▶ Your task
Starting with the first line of the entries and going on through the line with "03041, Україна, м.", change "Beiträge" to "Posts" and write those lines out again with nothing else altered.

━━━━━ Source material ━━━━━

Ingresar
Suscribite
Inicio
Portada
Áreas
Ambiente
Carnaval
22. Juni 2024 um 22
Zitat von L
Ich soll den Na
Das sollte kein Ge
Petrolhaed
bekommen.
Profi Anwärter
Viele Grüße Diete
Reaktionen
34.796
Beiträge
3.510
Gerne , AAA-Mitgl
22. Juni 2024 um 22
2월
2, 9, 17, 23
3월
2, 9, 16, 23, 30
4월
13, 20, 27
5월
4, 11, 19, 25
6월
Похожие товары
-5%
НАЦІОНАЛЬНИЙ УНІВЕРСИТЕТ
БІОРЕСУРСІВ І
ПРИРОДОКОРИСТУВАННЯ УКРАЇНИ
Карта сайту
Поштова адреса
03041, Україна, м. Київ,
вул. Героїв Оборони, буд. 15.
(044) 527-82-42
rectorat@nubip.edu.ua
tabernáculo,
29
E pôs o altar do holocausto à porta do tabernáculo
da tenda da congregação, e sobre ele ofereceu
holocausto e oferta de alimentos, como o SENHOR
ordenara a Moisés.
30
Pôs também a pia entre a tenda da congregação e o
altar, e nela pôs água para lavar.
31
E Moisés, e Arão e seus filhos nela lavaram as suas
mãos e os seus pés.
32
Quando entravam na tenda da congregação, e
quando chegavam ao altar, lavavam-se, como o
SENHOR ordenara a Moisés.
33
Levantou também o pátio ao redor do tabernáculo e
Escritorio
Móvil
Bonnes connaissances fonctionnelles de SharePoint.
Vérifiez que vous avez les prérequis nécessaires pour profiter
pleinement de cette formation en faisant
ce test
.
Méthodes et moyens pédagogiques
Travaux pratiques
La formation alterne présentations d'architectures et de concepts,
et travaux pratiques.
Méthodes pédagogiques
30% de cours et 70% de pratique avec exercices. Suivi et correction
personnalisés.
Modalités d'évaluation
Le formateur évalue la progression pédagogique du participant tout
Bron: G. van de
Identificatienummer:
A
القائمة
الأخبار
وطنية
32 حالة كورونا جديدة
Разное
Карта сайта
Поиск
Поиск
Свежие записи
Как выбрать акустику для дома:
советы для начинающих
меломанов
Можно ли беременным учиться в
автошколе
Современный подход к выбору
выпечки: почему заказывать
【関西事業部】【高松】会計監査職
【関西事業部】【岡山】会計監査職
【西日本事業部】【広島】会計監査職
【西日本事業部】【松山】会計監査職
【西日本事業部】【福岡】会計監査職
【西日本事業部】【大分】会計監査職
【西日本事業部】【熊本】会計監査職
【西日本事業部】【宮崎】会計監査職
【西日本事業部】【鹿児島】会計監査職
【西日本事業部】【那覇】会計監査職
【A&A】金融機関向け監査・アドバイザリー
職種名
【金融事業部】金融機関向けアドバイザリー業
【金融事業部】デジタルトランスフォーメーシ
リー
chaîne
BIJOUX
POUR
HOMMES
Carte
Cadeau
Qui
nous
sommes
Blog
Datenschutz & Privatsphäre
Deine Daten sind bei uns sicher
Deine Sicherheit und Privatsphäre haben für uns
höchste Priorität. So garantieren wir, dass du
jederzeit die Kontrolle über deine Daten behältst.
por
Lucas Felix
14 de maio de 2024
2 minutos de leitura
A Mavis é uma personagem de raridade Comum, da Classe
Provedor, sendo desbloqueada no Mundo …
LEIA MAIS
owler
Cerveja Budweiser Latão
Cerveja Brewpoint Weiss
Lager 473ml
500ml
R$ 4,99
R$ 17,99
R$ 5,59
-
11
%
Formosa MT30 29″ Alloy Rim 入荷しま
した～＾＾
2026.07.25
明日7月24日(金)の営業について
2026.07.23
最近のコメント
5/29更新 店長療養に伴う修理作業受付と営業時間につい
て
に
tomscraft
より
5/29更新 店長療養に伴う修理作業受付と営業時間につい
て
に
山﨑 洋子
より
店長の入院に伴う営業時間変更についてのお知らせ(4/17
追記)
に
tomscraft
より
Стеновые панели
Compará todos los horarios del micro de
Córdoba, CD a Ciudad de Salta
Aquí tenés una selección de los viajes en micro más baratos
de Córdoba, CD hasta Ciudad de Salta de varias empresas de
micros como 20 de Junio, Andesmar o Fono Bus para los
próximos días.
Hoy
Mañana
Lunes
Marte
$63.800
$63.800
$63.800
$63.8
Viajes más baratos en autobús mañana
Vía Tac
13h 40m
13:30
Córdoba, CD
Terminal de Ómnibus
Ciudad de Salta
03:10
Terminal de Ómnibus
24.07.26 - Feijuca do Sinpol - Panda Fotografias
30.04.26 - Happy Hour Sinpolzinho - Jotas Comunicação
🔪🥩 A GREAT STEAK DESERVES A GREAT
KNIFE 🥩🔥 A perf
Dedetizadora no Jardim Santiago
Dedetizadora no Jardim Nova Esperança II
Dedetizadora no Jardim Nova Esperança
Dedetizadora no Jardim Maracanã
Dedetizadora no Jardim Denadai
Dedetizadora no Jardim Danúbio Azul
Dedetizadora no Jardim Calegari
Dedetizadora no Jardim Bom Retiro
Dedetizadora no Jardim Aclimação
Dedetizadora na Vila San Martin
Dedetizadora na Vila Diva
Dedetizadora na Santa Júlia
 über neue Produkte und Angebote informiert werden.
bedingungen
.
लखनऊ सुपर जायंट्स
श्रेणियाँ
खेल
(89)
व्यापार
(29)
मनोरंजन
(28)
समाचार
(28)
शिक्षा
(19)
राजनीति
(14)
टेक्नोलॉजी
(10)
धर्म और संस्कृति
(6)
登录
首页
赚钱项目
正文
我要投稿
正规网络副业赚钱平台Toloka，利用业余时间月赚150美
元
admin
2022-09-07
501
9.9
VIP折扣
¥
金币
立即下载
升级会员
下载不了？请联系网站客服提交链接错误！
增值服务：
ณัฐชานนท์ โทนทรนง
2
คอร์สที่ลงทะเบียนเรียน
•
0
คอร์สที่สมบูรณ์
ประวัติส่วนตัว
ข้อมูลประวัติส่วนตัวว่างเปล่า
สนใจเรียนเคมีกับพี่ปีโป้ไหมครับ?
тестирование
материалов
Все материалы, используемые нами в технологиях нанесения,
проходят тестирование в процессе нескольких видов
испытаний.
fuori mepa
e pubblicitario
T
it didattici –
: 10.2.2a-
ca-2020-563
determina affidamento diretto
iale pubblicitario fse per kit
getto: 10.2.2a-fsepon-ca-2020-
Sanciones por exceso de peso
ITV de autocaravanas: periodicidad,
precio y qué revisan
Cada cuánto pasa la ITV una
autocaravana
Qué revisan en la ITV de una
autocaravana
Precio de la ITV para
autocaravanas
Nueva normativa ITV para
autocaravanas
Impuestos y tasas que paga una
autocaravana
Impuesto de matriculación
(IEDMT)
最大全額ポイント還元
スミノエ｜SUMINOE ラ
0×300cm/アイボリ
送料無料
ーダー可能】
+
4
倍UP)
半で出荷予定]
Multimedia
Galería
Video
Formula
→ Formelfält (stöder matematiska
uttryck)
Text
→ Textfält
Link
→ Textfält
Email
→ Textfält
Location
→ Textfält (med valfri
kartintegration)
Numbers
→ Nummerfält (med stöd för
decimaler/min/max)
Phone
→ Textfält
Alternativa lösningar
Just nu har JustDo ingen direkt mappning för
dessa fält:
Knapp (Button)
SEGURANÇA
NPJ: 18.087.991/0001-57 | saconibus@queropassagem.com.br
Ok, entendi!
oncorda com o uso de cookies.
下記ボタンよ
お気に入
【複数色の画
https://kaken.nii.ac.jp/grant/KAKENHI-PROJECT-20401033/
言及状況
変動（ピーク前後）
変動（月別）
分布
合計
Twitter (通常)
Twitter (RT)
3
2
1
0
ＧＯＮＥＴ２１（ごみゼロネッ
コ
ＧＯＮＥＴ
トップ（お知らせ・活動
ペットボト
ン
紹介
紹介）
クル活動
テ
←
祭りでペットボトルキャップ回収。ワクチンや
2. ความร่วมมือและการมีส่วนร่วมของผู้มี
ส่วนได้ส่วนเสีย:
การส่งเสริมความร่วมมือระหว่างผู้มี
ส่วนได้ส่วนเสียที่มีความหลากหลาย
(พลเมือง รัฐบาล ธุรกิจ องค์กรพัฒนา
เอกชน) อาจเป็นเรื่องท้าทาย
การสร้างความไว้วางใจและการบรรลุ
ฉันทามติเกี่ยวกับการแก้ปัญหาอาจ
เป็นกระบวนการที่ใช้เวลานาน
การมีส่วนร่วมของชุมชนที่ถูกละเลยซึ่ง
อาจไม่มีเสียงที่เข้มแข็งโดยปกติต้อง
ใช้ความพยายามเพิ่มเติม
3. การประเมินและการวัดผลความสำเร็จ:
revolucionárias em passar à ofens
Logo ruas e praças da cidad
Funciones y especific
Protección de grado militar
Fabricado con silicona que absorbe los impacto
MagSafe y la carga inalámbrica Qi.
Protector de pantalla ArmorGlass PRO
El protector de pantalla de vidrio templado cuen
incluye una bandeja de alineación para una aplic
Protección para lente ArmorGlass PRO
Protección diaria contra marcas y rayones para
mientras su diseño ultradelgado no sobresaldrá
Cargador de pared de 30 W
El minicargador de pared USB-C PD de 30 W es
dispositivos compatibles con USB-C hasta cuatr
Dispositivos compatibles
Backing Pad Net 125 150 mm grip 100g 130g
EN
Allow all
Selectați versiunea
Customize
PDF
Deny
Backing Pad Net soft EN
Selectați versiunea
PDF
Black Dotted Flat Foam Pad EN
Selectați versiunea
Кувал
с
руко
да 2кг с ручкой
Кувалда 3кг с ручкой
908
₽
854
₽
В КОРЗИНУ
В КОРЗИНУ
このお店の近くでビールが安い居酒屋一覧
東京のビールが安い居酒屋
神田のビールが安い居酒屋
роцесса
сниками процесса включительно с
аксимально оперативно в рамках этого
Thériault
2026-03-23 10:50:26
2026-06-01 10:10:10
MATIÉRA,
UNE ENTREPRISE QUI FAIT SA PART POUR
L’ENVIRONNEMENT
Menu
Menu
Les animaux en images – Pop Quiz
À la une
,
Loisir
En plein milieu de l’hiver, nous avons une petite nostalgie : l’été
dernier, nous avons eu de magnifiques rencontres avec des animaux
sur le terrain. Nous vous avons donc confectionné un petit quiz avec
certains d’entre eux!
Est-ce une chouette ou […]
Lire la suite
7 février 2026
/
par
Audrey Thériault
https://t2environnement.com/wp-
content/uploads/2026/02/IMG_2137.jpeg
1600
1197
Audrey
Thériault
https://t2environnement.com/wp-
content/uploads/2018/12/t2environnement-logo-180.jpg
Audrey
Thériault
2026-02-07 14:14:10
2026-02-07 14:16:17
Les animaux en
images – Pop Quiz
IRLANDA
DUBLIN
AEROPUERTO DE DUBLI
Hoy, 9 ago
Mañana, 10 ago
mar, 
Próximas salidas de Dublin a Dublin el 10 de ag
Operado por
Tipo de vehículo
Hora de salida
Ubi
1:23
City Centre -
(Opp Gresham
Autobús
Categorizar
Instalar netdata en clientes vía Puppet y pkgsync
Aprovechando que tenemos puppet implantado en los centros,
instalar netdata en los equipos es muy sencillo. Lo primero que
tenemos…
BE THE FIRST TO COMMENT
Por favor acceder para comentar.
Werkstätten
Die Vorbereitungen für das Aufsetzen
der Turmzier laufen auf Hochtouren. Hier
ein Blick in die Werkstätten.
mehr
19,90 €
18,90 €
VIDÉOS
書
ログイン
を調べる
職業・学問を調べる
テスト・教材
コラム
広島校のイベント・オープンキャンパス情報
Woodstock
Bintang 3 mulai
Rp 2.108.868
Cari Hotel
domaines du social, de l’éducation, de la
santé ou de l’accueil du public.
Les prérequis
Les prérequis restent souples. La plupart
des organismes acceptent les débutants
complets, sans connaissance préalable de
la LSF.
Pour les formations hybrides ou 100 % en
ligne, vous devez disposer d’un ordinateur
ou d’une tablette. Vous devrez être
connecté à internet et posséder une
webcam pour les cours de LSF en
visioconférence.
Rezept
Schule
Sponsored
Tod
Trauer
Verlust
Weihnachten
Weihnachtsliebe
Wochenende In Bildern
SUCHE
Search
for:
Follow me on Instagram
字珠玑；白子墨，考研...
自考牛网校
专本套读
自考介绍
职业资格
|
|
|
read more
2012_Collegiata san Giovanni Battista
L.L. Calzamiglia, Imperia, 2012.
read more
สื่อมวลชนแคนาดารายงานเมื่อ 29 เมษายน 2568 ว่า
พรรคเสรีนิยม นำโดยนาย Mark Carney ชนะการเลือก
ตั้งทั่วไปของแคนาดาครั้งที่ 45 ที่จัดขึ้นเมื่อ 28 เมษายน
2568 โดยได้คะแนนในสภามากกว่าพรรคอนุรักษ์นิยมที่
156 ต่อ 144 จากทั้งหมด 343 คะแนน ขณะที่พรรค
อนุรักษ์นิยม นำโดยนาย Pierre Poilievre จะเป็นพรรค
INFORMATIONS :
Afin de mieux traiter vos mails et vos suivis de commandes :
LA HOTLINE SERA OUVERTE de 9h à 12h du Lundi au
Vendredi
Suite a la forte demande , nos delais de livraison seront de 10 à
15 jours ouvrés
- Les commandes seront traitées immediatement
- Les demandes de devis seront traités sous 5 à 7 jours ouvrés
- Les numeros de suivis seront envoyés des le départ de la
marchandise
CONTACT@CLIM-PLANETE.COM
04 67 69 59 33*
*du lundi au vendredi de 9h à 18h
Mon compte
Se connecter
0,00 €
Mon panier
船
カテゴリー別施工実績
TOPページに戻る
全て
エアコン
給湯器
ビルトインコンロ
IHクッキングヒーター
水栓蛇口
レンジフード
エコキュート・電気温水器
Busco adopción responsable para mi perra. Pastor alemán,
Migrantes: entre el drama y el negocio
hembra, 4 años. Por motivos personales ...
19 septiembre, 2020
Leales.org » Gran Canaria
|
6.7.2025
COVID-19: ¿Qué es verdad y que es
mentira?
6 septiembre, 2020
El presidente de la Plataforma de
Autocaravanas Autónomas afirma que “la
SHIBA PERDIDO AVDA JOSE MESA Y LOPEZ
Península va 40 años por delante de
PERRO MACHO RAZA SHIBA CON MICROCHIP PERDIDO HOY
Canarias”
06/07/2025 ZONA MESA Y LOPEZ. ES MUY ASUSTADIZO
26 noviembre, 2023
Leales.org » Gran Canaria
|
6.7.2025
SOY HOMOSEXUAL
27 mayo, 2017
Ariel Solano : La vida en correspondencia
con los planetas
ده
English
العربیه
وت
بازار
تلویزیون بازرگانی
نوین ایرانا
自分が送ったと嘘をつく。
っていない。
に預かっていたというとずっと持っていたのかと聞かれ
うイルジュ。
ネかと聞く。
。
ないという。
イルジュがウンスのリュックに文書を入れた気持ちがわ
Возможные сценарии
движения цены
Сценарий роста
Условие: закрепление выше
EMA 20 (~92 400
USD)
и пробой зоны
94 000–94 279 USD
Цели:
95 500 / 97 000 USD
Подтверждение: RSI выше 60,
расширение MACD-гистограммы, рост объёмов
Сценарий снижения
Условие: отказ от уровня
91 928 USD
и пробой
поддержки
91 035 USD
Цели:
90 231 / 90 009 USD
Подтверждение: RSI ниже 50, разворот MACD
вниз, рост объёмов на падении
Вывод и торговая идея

━━━━━

▶ Answer
Ingresar
Suscribite
Inicio
Portada
Áreas
Ambiente
Carnaval
22. Juni 2024 um 22
Zitat von L
Ich soll den Na
Das sollte kein Ge
Petrolhaed
bekommen.
Profi Anwärter
Viele Grüße Diete
Reaktionen
34.796
Posts
3.510
Gerne , AAA-Mitgl
22. Juni 2024 um 22
2월
2, 9, 17, 23
3월
2, 9, 16, 23, 30
4월
13, 20, 27
5월
4, 11, 19, 25
6월
Похожие товары
-5%
НАЦІОНАЛЬНИЙ УНІВЕРСИТЕТ
БІОРЕСУРСІВ І
ПРИРОДОКОРИСТУВАННЯ УКРАЇНИ
Карта сайту
Поштова адреса
03041, Україна, м. Київ,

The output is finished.